=== Document segment ===

But placebo findings raise questions
Three German studies presented at the ISPO meeting in Leipzig confirm that bracing for knee osteoarthritis is associated with both symptom improvement and biomechanical effects. But the findings also suggest that the relationship between those two sets of outcome measures is more complicated than one might think.
In a study of 16 patients with symptomatic medial compartment knee OA, researchers from the German Sport University in Cologne found that 14 days of brace use was associated with significant improvements in pain, stiffness, physical function and total score on the Western Ontario and McMaster Universities (WOMAC) outcome assessment questionnaire.
Similar positive effects were reported by researchers from Bayreuth, Germany, in a study of 33 patients who had suffered from medial compartment knee OA for eight to 10 years. Thirteen patients were randomized to wear an OA brace during activities, two to four hours per day, for 16 weeks. Those subjects experienced significantly greater improvement than a control group of 10 unbraced subjects with regard to pain (as measured using a visual analog scale), four functional measures including WOMAC, and three gait variables (varus/valgus, flexion/extension, and rotation).
The Cologne researchers also found that bracing significantly decreased the net knee adduction moment. A second German study, from Gottingen, analyzed 16 patients with medial knee OA and found that the mean maximum valgus moment provided by the orthosis was 0.053 Nm/kg, which is approximately 9% of the external varus moment (0.63 Nm/kg) experienced by the affected knee while unbraced. The orthotic valgus moment also appeared to affect sagittal plane moments; the Gottingen researchers found that bracing increased external knee flexion moment from 0.23 Nm/kg to 0.33 Nm/kg. Although the external flexion moment for the unaffected knee remained higher, at 0.45 Nm/kg, the symmetry between the two limbs was improved.
The valgus moment applied by the brace likely contributes to the biomechanical and clinical effects. But in the Cologne study, a placebo brace that applied only a minimal valgus moment to the knee was associated with similar effects.
Subjects wore each brace for two weeks, in random order, with a one-week washout period in between. But the placebo brace decreased knee adduction moment and angular impulse, although to a lesser degree than the OA brace. And changes in WOMAC scores from baseline did not differ significantly between the two device conditions.
Similarly, in the Bayreuth study, 10 subjects randomized to wear a soft knee orthosis experienced significant improvment in function, as measured by the Tegner and Insall assessment tools, compared to the control group.
The findings are somewhat consistent with those of a 1999 study published in the Journal of Bone and Joint Surgery by researchers from the University of Western Ontario, in which both a neoprene sleeve and an unloader brace were associated with improvements in disease-specific quality of life and function after six months compared to a control group.

=== Extracted material ===

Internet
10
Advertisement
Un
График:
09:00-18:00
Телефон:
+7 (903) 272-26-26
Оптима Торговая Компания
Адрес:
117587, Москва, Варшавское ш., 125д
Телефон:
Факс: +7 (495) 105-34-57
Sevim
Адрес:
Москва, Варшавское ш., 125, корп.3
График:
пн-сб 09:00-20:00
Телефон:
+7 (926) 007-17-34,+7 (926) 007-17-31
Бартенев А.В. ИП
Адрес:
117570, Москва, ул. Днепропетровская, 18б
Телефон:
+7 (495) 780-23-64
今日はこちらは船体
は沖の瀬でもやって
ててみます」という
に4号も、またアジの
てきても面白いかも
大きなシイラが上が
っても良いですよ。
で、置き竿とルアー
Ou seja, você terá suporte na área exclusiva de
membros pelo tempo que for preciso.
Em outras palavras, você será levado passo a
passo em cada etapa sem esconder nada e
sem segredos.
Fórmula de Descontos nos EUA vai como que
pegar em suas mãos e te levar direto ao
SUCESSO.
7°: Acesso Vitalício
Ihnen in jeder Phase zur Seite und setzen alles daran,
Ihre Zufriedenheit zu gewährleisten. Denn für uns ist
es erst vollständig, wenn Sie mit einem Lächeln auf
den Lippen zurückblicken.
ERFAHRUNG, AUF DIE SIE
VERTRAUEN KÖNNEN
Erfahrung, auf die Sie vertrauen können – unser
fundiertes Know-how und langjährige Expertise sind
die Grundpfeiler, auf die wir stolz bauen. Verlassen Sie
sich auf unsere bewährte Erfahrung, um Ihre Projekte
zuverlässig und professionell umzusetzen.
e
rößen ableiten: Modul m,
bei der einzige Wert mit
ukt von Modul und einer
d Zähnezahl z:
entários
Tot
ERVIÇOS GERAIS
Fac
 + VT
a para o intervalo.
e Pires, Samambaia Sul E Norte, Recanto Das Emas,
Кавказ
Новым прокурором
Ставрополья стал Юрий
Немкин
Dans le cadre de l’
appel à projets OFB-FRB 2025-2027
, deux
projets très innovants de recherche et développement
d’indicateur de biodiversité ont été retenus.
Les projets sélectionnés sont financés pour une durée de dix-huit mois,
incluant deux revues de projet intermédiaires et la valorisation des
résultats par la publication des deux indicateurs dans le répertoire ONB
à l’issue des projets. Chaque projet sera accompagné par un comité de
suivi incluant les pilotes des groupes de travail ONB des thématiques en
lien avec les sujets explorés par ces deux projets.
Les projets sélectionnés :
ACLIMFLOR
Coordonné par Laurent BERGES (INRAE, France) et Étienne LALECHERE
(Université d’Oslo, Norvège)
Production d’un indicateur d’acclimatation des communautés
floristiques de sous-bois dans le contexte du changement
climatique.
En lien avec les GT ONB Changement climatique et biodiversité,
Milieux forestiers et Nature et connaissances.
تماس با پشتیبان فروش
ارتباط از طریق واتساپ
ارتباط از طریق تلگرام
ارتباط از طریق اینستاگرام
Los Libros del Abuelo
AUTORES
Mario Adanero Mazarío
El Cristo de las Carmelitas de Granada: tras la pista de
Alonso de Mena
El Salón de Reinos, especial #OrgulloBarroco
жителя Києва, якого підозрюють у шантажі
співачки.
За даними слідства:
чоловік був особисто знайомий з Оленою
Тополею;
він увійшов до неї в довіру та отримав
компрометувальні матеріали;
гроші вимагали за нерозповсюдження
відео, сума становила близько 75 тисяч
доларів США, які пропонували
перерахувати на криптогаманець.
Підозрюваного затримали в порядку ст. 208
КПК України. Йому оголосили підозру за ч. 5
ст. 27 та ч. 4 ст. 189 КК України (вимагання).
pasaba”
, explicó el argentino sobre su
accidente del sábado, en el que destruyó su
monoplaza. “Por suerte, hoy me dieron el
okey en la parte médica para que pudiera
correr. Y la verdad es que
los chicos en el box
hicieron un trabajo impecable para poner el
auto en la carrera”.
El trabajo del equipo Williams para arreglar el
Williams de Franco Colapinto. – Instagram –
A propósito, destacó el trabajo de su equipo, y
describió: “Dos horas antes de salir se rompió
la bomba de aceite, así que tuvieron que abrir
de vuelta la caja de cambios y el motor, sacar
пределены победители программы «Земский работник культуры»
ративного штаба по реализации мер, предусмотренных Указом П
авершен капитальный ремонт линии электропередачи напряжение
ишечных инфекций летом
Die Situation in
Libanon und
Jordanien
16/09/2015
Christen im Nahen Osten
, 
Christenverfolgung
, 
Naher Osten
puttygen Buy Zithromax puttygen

===

### Explore the material
a) Copy the knee osteoarthritis bracing text between "The valgus moment" and "two device conditions.", inclusive, substituting "sham brace" for "placebo brace".
b) Pick up the report on bracing for knee osteoarthritis where its last sentence ends and continue it.

### Answers provided
a)
The valgus moment applied by the brace likely contributes to the biomechanical and clinical effects. But in the Cologne study, a sham brace that applied only a minimal valgus moment to the knee was associated with similar effects.
Subjects wore each brace for two weeks, in random order, with a one-week washout period in between. But the sham brace decreased knee adduction moment and angular impulse, although to a lesser degree than the OA brace. And changes in WOMAC scores from baseline did not differ significantly between the two device conditions.

b)
One possible explanation is that the placebo brace gives patients a “perception of stability” that leads to a change muscle contraction patterns, according to Gert-Peter Bruggeman, PhD, director of the German Sport University’s Institute of Biomechanics and Orthopaedics, who presented the findings in Leipzig. To test this theory, Bruggeman and colleagues have conducted a follow-up study using electromyography to assess co-contraction associated with placebo and experimental braces; those data are currently under evaluation, he said.
Research suggests soft orthosis use after ACL reconstruction improves performance
Athletes who have undergone anterior cruciate ligament reconstruction often opt to discontinue brace wear as soon as possible, believing that the device diminishes their athletic performance. But research from Austria suggests that long-term use of a soft knee orthosis may actually have the opposite effect.
Investigators from the University Teaching Hospital in Feldkirch, Austria, analyzed 54 patients who wore a soft knee orthosis for five years following ACL reconstruction. Subjects performed two jump tasks, a simple two leg jump and a “reactive” jump that involved rebounding back into the air after landing. Jumps were performed with and without the orthosis.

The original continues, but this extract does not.